America at 250: a love letter from a difficult family member
I’ve been a 100% red, white, and blue American for 36% of this nation’s existence. I’ve never suffered the tyranny of unjust rulers, except for the times the good nuns used wooden rulers, unjustly, on my knuckles to urge me to behave in school. Along the way, I’ve seen white smoke herald a new pope nine times, watched 16 presidents swear to defend the Constitution, and lived through the Depression, World War II, measles, mumps, whooping cough, chicken pox, teenage acne, sleep apnea, septic shock, a malignant tumor on my head, and a perfect storm of pneumonia from Covid-19 that ran up a hospital bill in the high six figures. Bless you, Medicare and Supplemental Insurance. There’s enough joint replacement metal in my body to set off magnetometers when I’m a mile from the airport. I’ve lived in places with soft powdery snow and places with soft powdery sand. I like the sand better.
I love this country. But ya know, there are times when I’m madder than hell at it.
There’s a delicious irony in learning about liberty in a classroom where you couldn’t move without permission. Sister Agnes Marie didn’t see the contradiction. But that’s America in a nutshell, a country of contradictions that enshrined freedom in its founding documents, but took 188 years between the Declaration of Independence and the Civil Rights Act of 1964 to finally outlaw segregation. The nuns meant well. So, mostly, do we.
I’ve watched this country argue with itself my entire life. I was alive when Pearl Harbor was attacked, when a president was shot in Dallas, when another resigned in disgrace. I was there as we stood against fascism and communism and conquered space. I saw walls go up and walls come down. I witnessed a country that once had “Whites Only” signs, elect a Black president. And yet, through all that, I’ve never doubted this country’s capacity for greatness—or its talent for self-sabotage.
Here’s what makes me mad. We are a country capable of extraordinary generosity and breathtaking meanness, sometimes in the same afternoon. We’ll fundraise for a stranger’s medical bills while voting against policies like universal healthcare or financial safety nets that would make the fundraiser unnecessary. We’ll thank veterans at baseball games and then let them wait months for mental health care. These contradictions are not new. They’ve been here since the beginning, baked into a founding document written by men who owned other men. The question on this birthday isn’t whether America is good or bad. It’s whether we’re still trying to close the gap between what we promise and what we deliver. These contradictions aren’t just historical; they’re alive in how we live today.

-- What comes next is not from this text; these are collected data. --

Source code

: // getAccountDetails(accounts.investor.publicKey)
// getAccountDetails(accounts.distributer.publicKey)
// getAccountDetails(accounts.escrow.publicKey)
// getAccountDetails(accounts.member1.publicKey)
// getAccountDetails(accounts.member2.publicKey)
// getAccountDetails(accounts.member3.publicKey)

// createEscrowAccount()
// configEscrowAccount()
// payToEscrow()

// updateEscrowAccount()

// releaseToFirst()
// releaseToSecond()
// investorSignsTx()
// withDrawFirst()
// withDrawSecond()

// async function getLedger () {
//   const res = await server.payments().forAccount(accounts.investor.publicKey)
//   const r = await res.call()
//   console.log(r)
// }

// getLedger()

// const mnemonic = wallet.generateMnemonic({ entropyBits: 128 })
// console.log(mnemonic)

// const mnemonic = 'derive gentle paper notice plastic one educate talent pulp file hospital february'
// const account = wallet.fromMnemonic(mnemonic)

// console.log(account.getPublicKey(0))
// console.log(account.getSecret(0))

We’re more divided now than we have been since the Civil War. Instead of northern and southern states, we are red and blue states, mindful of each other’s existence, yet as mistrustful as a ship and an iceberg, both blind to the collision ahead, except we’re the ones steering the ship.
We’ve gerrymandered ourselves into zip codes and sit at Thanksgiving tables where certain topics are no longer safe. The irony is that most Americans, if you catch them off guard at a diner, at a Little League game, or in a hospital waiting room are remarkably decent to each other. It’s somewhere between the local and the national that we lose the thread entirely. The ship keeps moving. The iceberg holds its ground. And nobody on the bridge seems particularly interested in changing course. That worries me more than any foreign enemy or any economic crisis. A nation that forgets how to talk to itself is in deeper trouble than it knows.

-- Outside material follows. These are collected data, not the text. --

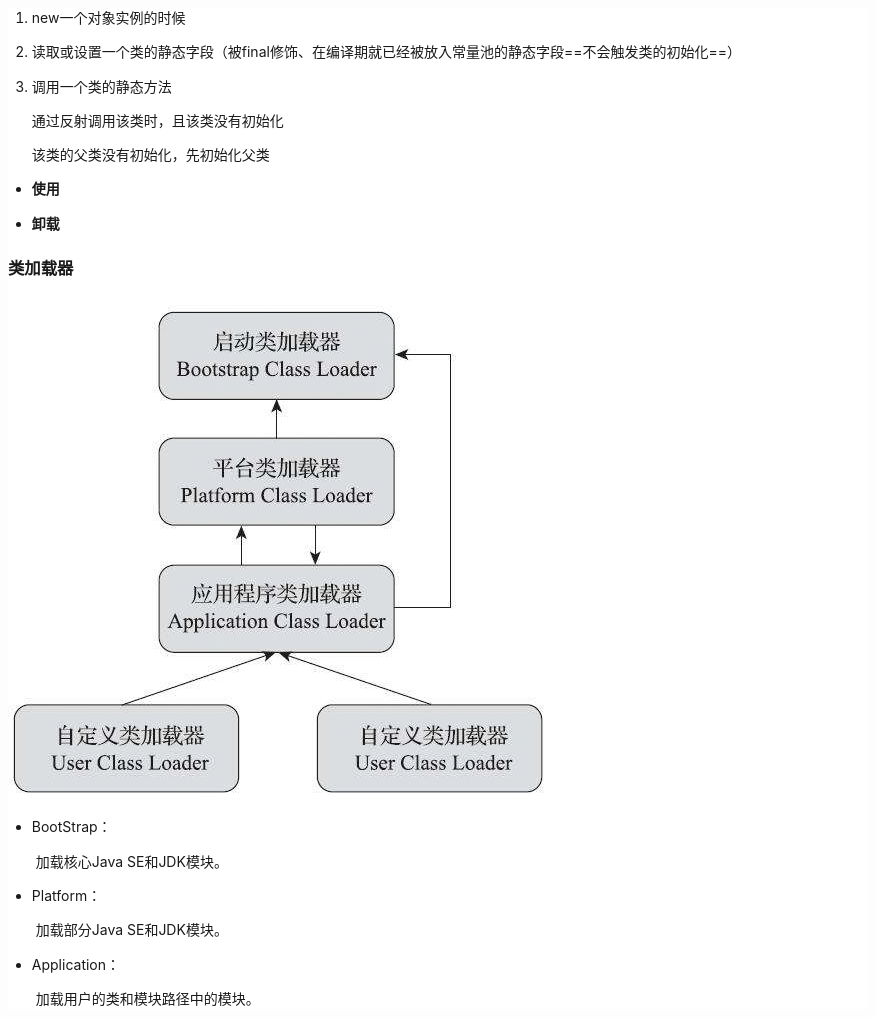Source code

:   1. new一个对象实例的时候

  2. 读取或设置一个类的静态字段（被final修饰、在编译期就已经被放入常量池的静态字段==不会触发类的初始化==）

  3. 调用一个类的静态方法

     

     通过反射调用该类时，且该类没有初始化

     该类的父类没有初始化，先初始化父类

- **使用**

- **卸载**



### 类加载器

![image-20200827095232140](image/JVM/image-20200827095232140.png)

- BootStrap：

  ​	加载核心Java SE和JDK模块。

- Platform：

  ​	加载部分Java SE和JDK模块。

- Application：

  ​	加载用户的类和模块路径中的模块。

Simple gratitude is for people who haven’t been paying attention. After nine decades on this earth, what I feel is something that is harder to name — a love that has been tested, disappointed, surprised, and renewed so many times it doesn’t much resemble the uncomplicated patriotism of my childhood. I love this country the way you love a difficult family member, fiercely, impatiently, without much illusion, and without any real option of walking away. It made me. I’m in it. And on its 250th birthday, with my Medicare card in my wallet and sand between my toes, I find I’m glad we’re both still here.
In the long story of human civilizations, 250 years is still a kid figuring itself out. Maybe that’s the most American thing about us, the realization that the work isn’t finished, that the next generation gets to keep the argument alive. Maybe the argument itself is the point. I’ve been present for 36% of that argument. I’ve been loud, occasionally wrong, and sometimes right. I still believe in the experiment. Not because it’s working perfectly, but because I’m old enough to understand what it looks like when people stop believing in it altogether.
Happy birthday, America. Try to behave.